Horses need space. Riders do, too.
If you look at Swisher, Iowa by satellite, you’ll see lots of open space. When I moved here from Maine, I was excited to explore the 14,000 acres of nearby Hawkeye Wildlife Management Area.
I did.
It was wonderful.
Read more. Watch video tribute to Iowa riding.
Until I got a ticket.
I was cited for riding my horse on public land and fined $100.
Turns out the Hawkeye Wildlife Management Area is reserved for hunters and fishers. Despite the negligible environmental impact (hoofprints? The occasional poop?) and acts of good citizenship (calling in poachers, carcass dumpers, litterers, etc), I was labeled persona non grata by the Department of Natural Resources.

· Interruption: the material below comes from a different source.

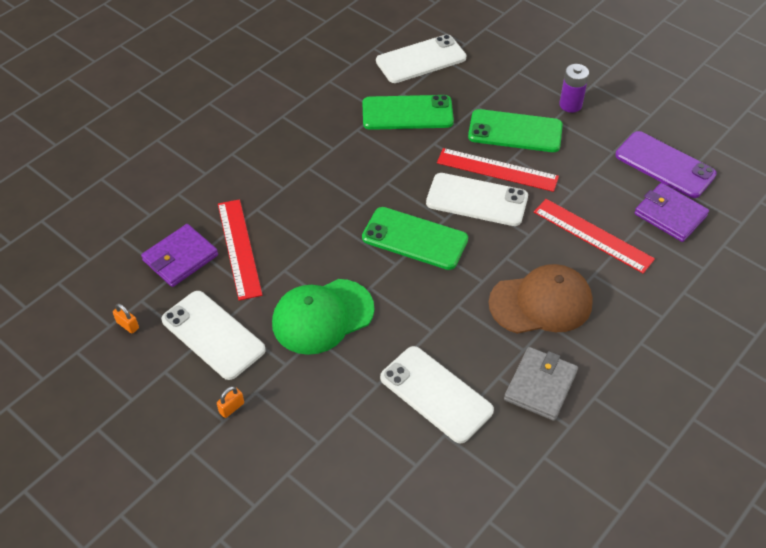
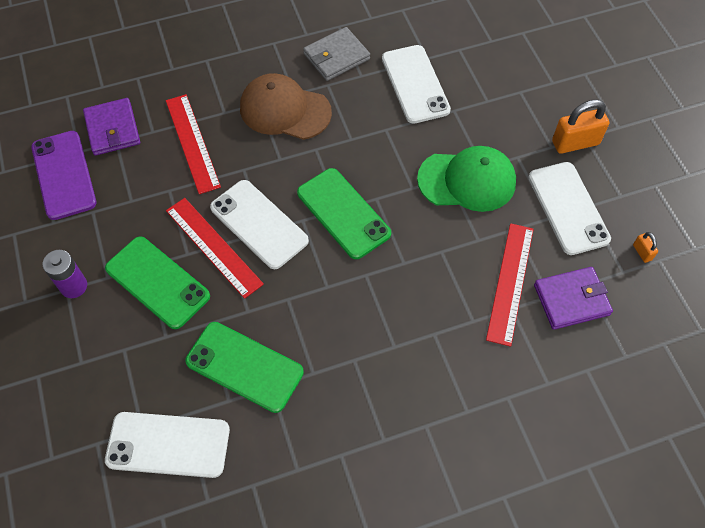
camera: 150 degrees left, 10 degrees up
(231, 408) = (575, 143): orange padlock -> orange padlock, size x2.11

The citation left this horsewoman frustrated and curious about the state of horse-friendly public space.
Iowa ranks 49th out of 50 when it comes to the percentage of publicly-owned land. Just one percent of its land consist of parks, forests, and grasslands. Horse riders are unwelcome on most of them.

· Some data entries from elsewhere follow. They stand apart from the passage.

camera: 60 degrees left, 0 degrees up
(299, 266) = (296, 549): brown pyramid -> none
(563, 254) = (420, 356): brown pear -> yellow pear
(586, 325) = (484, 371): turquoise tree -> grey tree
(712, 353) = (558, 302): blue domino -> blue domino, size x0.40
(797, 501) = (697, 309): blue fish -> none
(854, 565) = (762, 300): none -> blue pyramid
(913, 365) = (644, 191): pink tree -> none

Maine, as many of you will attest, doesn’t do much better. It ranks 37th.
Many of us enjoy riding on private land owned by friendly neighbors. But as time marches on, development often turns old trails into subdivisions, fields into fenced and gated backyards.

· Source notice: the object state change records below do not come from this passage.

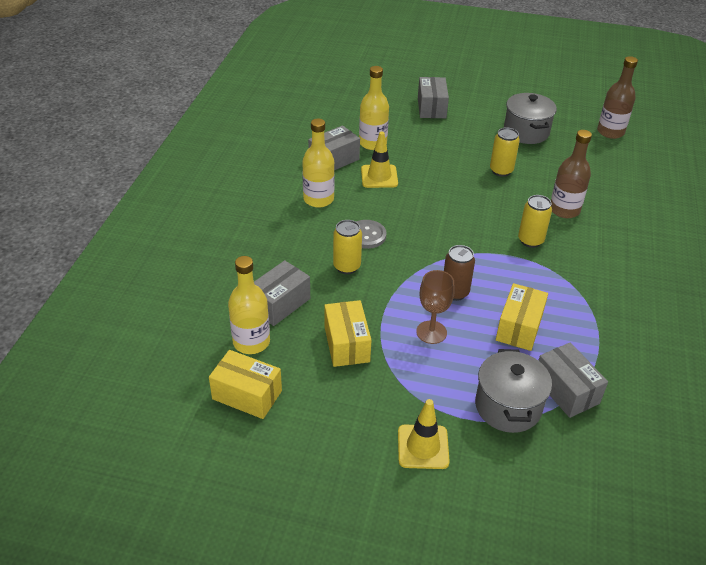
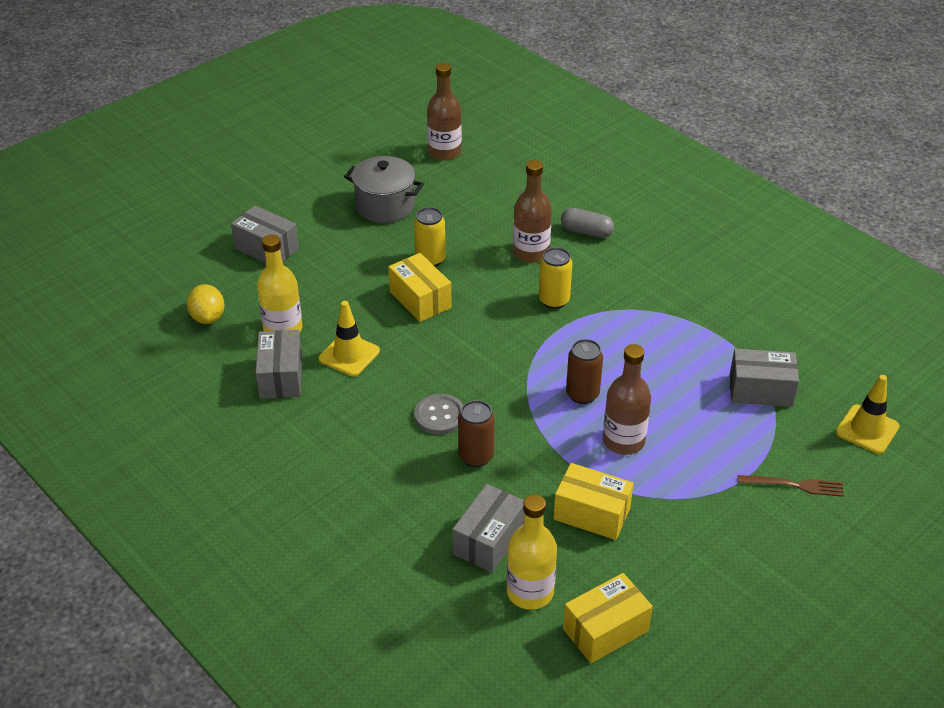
camera: 55 degrees left, 0 degrees up
(280, 304) = (489, 540): grey box -> grey box turned 45 degrees clockwise
(318, 199) = (341, 425): yellow bottle -> none
(347, 266) = (476, 456): yellow can -> brown can
(352, 114) = (208, 317): none -> yellow lemon
(423, 447) = (762, 524): yellow traffic cone -> yellow traffic cone (867, 429)
(431, 332) = (623, 441): brown goblet -> brown bottle
(483, 452) = (794, 485): none -> brown fork
(508, 406) = (753, 439): grey pot -> none
(519, 327) = (663, 376): yellow box -> yellow box (420, 300)
(620, 227) = (586, 232): none -> grey capsule

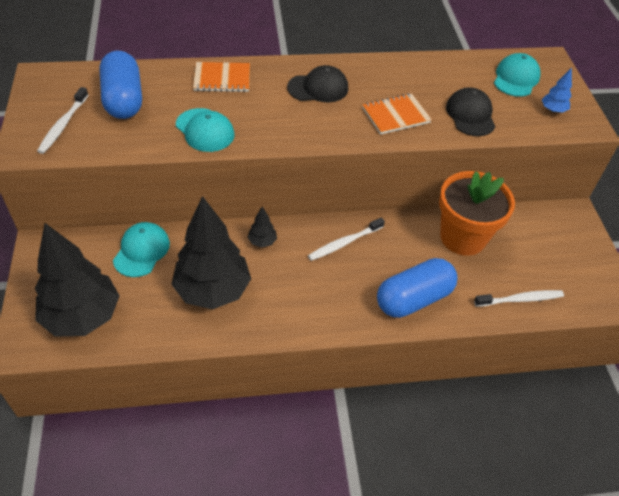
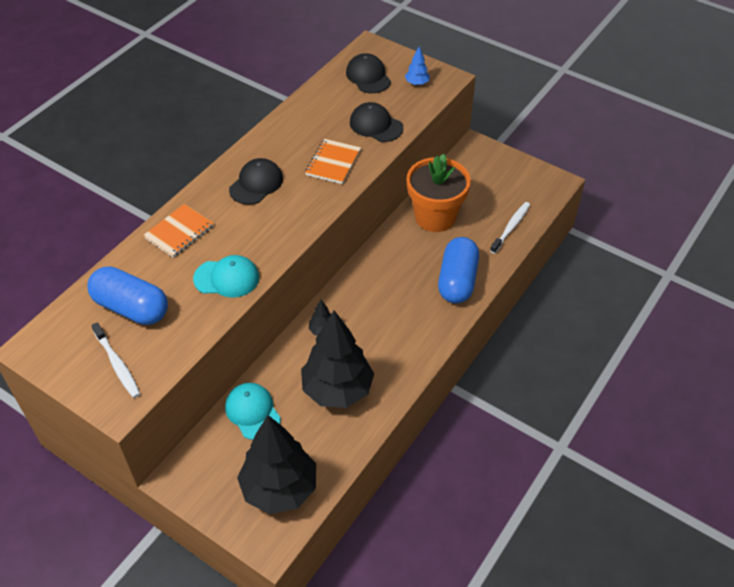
camera: 45 degrees left, 0 degrees up
(344, 243) = (373, 283): white toothbrush -> none
(516, 78) = (368, 76): turquoise cap -> black cap

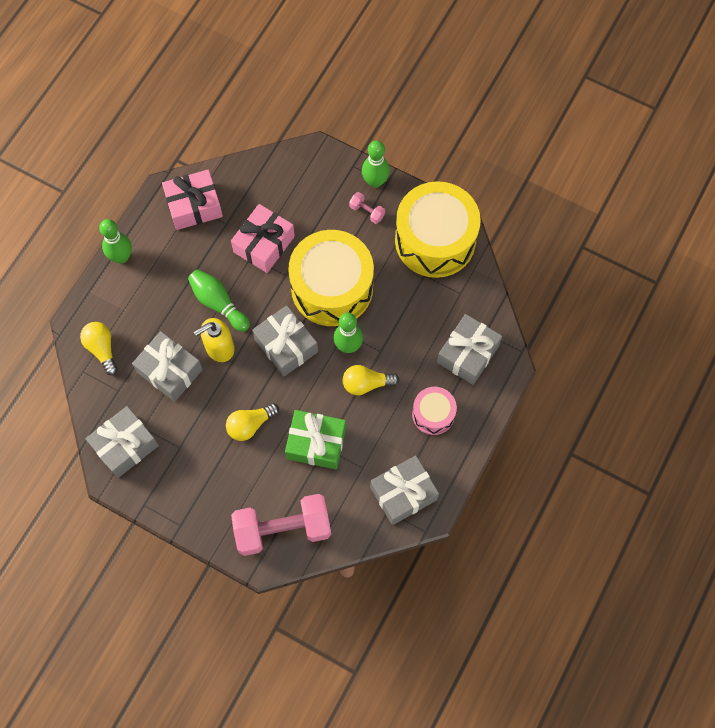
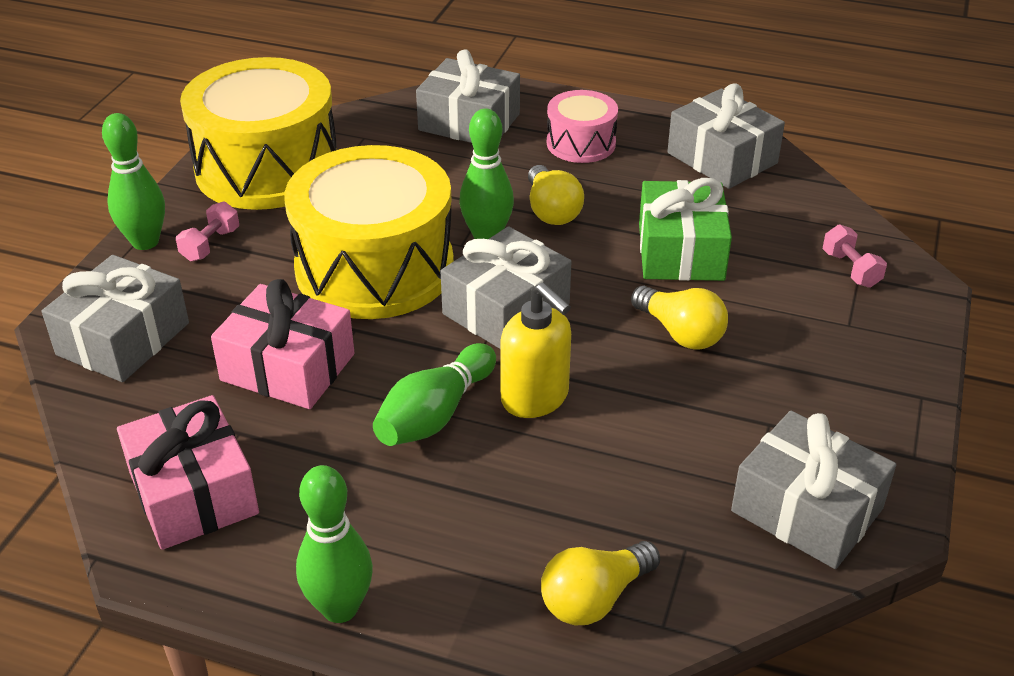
camera: 100 degrees left, 30 degrees down
(170, 371) = (610, 466): grey gift -> grey gift (123, 339)
(283, 529) = (850, 269): pink dumbbell -> pink dumbbell, size x0.41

Increasingly, we must now resort to trailering to open space or riding around and around and around in an arena.
It’s a drag. For those of us with an open-space craving, it can be downright depressing.
But consider Utah.
The state boasts five national parks and has a greater percentage of public land than every other state except Nevada and Alaska. Combine that with a culture that welcomes, embraces and accommodates horse riders.
If a chance ever came to move there, what trail rider wouldn’t jump at the opportunity?
That chance has arrived and this girl is Utah-bound.